Warren Buffett, who aims to have $20 billion in cash at his Berkshire Hathaway Inc., isn’t investing fast enough to keep money from piling up.
Berkshire will post a $4.3 billion third-quarter profit, according to an estimate from Barclays Plc, adding to a cash hoard of $35.7 billion at the end of June. Buffett also got back $4.4 billion this month that was lent to help Mars Inc. buy Wm. Wrigley Jr. Co. in 2008.
Even in a year in which the company has struck some of its largest deals and accelerated capital spending, Buffett still needs to find acquisitions. Omaha, Nebraska-based Berkshire has already invested $12.3 billion on a takeover of HJ Heinz Co., committed $5.6 billion to buy a Nevada electric utility and made smaller purchases through subsidiaries since Dec. 31.
“It’s a high-class problem,” said Cliff Gallant, an analyst at Nomura Holdings Inc. “The year’s not up. I wouldn’t be surprised to see another deal of some sort.”
Buffett, Berkshire’s chairman and chief executive officer for more than four decades, has said he likes to keep $20 billion on hand should the reinsurance operations need to pay large claims. Having additional cash allows him to make big investments when others are fearful.
Buffett’s 2008 deals with companies including Mars, Dow Chemical Co., Goldman Sachs Group Inc. and General Electric Co. allowed him to put large amounts of money to work, earn high interest rates and, in some cases, get warrants to buy equity.
The cash pile climbed as high as $49.1 billion on March 31, before falling in the second quarter after the Heinz deal. Berkshire had about $40 billion on hand, Buffett told CNBC on Oct. 16. He didn’t return a message seeking comment about his plans for the funds.
“It’s too much any time we have more than $20 billion,” he said in a May interview with Bloomberg Television’s Betty Liu. “But that doesn’t mean we’re going to spend it just because we have it.”
Still, keeping ample liquidity has come at a price. Most of Berkshire’s cash is in Treasuries, which have generated little interest income as the Federal Reserve kept rates low to help stimulate the economy.
“The $20 billion-plus of cash-equivalent assets that we customarily hold is earning a pittance at present,” Buffett wrote in a 2010 letter to investors. “But we sleep well.”
Barclays estimated that Berkshire’s earnings will climb about 9 percent in the three months ended Sept. 30 from a year earlier. The company will benefit from higher profit at railroad Burlington Northern Santa Fe and insurance units, analysts led by Jay Gelb wrote in an Oct. 2 report. Buffett may announce results as soon as tomorrow.

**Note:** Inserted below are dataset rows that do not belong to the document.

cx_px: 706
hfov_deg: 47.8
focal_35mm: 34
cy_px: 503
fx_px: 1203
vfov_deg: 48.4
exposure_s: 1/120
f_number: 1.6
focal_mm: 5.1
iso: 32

Berkshire has enough cash for a $15 billion acquisition, counting proceeds from Mars and commitments to buy businesses, the analysts wrote in a note on Oct. 4. Since then, Berkshire’s Marmon unit agreed to buy a beverage dispenser business from IMI Plc for $1.1 billion.
Buffett, 83, has passed on some opportunities to draw down his cash pile this year. Deals with Goldman Sachs and GE in 2008 enabled him to buy a combined $8 billion in the companies’ stock at below-market prices. Instead, he settled the contracts this month in cashless transactions that gave him smaller stakes.

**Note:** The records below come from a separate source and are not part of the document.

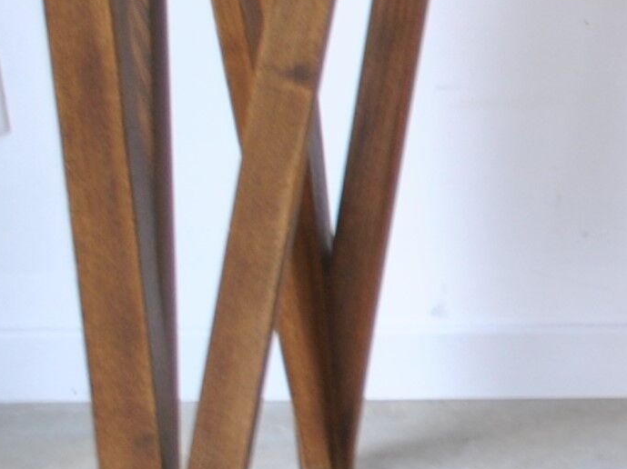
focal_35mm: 190
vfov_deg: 7.8
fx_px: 3440
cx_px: 1269
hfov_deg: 9.7
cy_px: 182
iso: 200
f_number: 4
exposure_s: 1/20
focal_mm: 24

Exercising his full option to buy Goldman Sachs shares would have made the holding one of the largest in Berkshire’s stock portfolio, which was valued at more than $100 billion at the end of June. Buffett has said he’d rather focus on his biggest equity investments: Wells Fargo & Co., International Business Machines Corp., American Express Co. and Coca-Cola Co.
“Otherwise, we would have been putting a great many billions of dollars in,” he said of Goldman Sachs in the interview with Liu. “That’s not an investment that we anticipate being in our big four, but it’s an investment we’re happy to have.”
The wind-down of Buffett’s crisis-era wagers has put a dent in investment income. Mars repaid bonds that carried an 11.45 percent coupon, and Goldman Sachs and GE each paid 10 percent dividends on the funds Buffett provided. Both companies redeemed Berkshire’s stake in 2011.
The Heinz purchase replaces some of that revenue. In addition to getting half the equity in the world’s largest ketchup maker, Berkshire invested $8 billion to get preferred shares that pay $720 million in dividends a year.
Berkshire Class A shares slipped 0.5 percent to $173,467 at 10:18 a.m. in New York. They have gained 29 percent this year, outpacing the 23 percent advance by the Standard & Poor’s 500 Index.
Buffett’s firm has more than 80 units that operate airplanes and power plants, manufacture bricks and chemicals, and sell products from chocolate to running shoes. Together, they helped generate a record $9.4 billion profit in the first six months of the year.
“The cash-flow generation at Berkshire right now is immense,” said Meyer Shields, an analyst at Keefe, Bruyette & Woods. “Eventually, there will be something to buy, and he’ll have the cash on hand to buy it.”